News > Immigration In The United States
Action Alert: Tell President Biden to Act Now to Admit Refugees
Posted on Apr 12 2021
President Biden promised to immediately increase the number of refugees allowed to resettle into the United States. He has not yet done that. Midway through the 2021 fiscal year, only 2,050 refugees have been admitted to the United States, a new historical low. The International Rescue Committee reports:
“While the Biden administration has taken important steps to rebuild the USRAP – issuing the President’s February Executive Order 14013, submitting a revised proposed Emergency Presidential Determination on Refugee Admissions for FY21, and conducting the required consultations with Congress – there has now been an unexplained and unjustified eight-week delay in issuing the revised refugee admissions policy. This delay means that highly restrictive and discriminatory Trump era policies remain firmly in place. As a result, tens of thousands of already-cleared refugees remain barred from resettlement and over 700 resettlement flights have been cancelled, leaving vulnerable refugees in uncertain limbo.”
Call President Biden at the White House comment line: 202-456-1111. Urge him to act NOW to protect and welcome refugees.
Suggested message: Please act today to sign the updated presidential determination for FY 2021, which would increase the refugee ceiling to 62,500. Your signature is needed to allow refugees, who have in many cases already been waiting for years or even decades, to finally find protection in the U.S.
Without your signature, these refugees risk losing everything as scheduled flights to bring them here are being cancelled. This delay is directly impacting the lives and safety of refugees around the world. Please act immediately to protect and save lives.
For more information:
Mary Elizabeth Margolis, the Acting Managing Director of Voice for Refuge Action Fund, writes in The Hill:
“To his credit, after inauguration President Biden quickly signaled his intent to follow through on his commitment to support refugee resettlement. Through executive action, he rescinded the previous administration’s wrongful refugee bans and laid the foundation to strengthen refugee protections and increase refugee admissions. President Biden also announced his plan to increase the refugee admissions goal, known as the presidential determination, for the remainder of this fiscal year to 62,500 — from the historic low of 15,000 — and then to 125,000 for Fiscal Year 2022. This change would also end the Trump-era guidelines harmfully restricting which refugees could be resettled, which had made even meeting the tiny existing goal nearly impossible. ….

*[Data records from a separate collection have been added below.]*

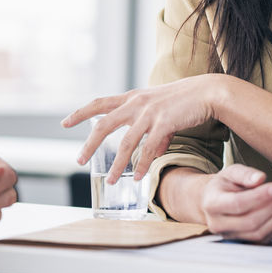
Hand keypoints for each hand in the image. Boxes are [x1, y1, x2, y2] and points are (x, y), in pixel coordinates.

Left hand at [62, 75, 228, 182]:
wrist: (206, 92)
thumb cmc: (184, 101)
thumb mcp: (160, 110)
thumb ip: (152, 130)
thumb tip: (151, 154)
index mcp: (132, 97)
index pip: (99, 103)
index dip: (80, 113)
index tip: (65, 123)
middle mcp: (136, 103)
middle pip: (103, 125)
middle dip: (89, 144)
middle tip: (79, 160)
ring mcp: (148, 113)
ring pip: (126, 144)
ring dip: (117, 165)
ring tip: (111, 180)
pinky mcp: (163, 123)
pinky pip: (148, 149)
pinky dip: (142, 165)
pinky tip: (137, 177)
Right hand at [199, 164, 271, 241]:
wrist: (214, 200)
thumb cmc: (224, 185)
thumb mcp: (231, 172)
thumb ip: (245, 174)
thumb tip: (260, 178)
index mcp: (212, 204)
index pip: (238, 203)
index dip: (259, 197)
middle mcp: (218, 224)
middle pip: (250, 221)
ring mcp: (230, 236)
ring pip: (258, 233)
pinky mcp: (242, 242)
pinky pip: (263, 238)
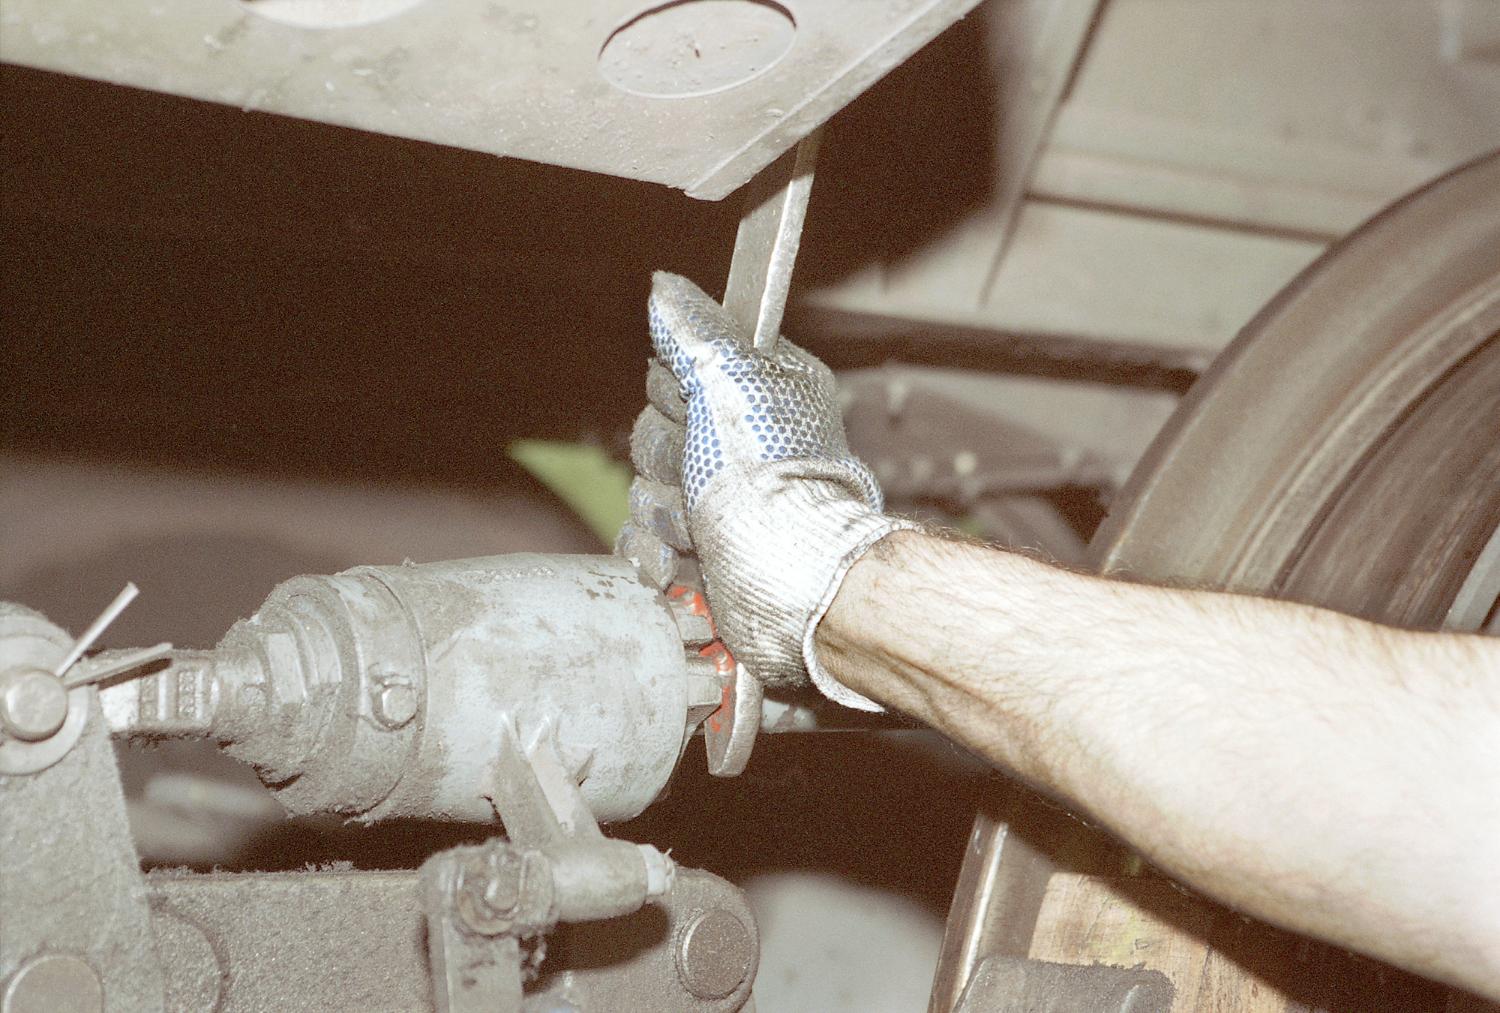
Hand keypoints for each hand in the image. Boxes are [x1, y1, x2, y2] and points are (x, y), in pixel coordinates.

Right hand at [615, 272, 912, 709]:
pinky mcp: (702, 558)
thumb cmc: (773, 479)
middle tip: (701, 475)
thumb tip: (664, 286)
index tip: (691, 406)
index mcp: (758, 394)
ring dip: (663, 517)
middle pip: (652, 434)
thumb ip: (694, 329)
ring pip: (643, 494)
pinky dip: (657, 559)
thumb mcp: (732, 378)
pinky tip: (685, 565)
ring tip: (702, 531)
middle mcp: (742, 448)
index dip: (672, 391)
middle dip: (666, 461)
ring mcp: (721, 506)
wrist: (790, 581)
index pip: (677, 371)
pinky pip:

“It has been almost two months since his announcement and more than one month since the consultations, and President Biden has still not signed on the dotted line to allow more refugees to travel.
“Seven hundred flights have been canceled, and there is now an indefinite suspension on booking travel for refugees who are not in the restrictive categories. Each week that passes, security checks that are required for travel expire. Families who have been waiting years for loved ones to finally arrive are being dealt another blow to their hopes, and potentially significant delays to their cases.”
Marcia Brown explains in American Prospect:
“Unlike asylum, the U.S. Refugee Admissions Program (USRAP), established in 1980, requires refugees to go through years of screening and background checks. The president determines the refugee cap and admissions goals each year. Trump’s presidential determination specified eligibility by category rather than by region, which is more typical. Only refugees who faced religious persecution, Iraqis who aided the U.S. military, and embassy-referred refugees were eligible for resettlement. This left out thousands of refugees who were already processed….
“With the new cap proposed in February, all that remains for a new presidential determination is the president’s signature.
“It takes on average three years to process, vet, and ready refugees for resettlement. According to Kekic, there’s a roughly six-week window in that three years where the paperwork is all up to date, as it changes daily. For those on the recently canceled flights, it may take months or years to update all the paperwork. ‘When you’re living in a refugee camp and you’re given a glimpse of what could be and then that’s taken away, it’s if not equivalent to their suffering in the first place, then close to it,’ Kekic said.”
Some 124 elected officials from 35 states joined refugee families and supporters in an April 6 letter to President Biden, urging action for refugees.